Rifkind is also right that his proposed solution, a grand committee of English MPs who would consider, amend and vote on English-only legislation, is better than the fudge Ken Clarke's 'Democracy Taskforce' is considering. But it still doesn't go far enough – it lets an unrepresentative government continue to control the policy agenda.

I think there are two options. The first is to establish an English Parliament, as I recommended in this ASI Briefing. It need not amount to gross over-government or excessive cost as Rifkind fears. The new English Parliament could be made up of all the existing English MPs in the UK Parliament, sitting in the House of Commons for 'English sessions'. This parliament would elect its own First Minister who would appoint a cabinet to exercise the devolved powers (existing government departments would simply be transferred from the UK government to the English one).

The second option is more radical and localist. Rather than have devolved powers exercised by an English Parliament, you could shift authority closer to the voters and put counties in charge (as I suggested here).
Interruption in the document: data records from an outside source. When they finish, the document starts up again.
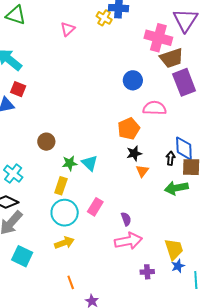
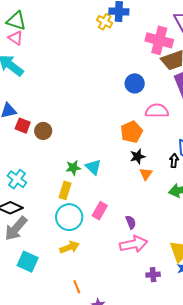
pink triangle: (68, 29) -> (16, 38), moved, turned -42
red square: (18, 89) -> (23, 126), moved
brown circle: (46, 142) -> (43, 131), moved

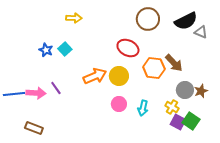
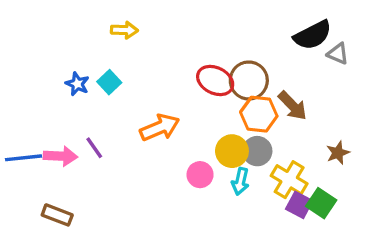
brown circle: (148, 19) -> (249, 80), moved
yellow circle: (119, 76) -> (232, 151), moved
gray circle: (185, 90) -> (257, 151), moved
yellow cross: (172, 107) -> (289, 180), size x1.5

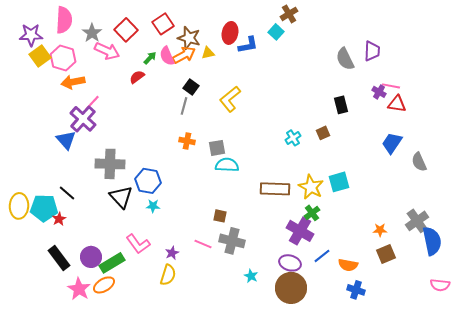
Parliament would then be free to focus on the real affairs of state like foreign policy, security and defence – which is what it should be doing anyway!

Either way, it's important that the devolved authorities set their own taxes and spend only revenue they themselves raise. That discourages profligacy, rewards efficiency and increases accountability.

As Rifkind says, it's about time we dealt with the unfinished business of devolution.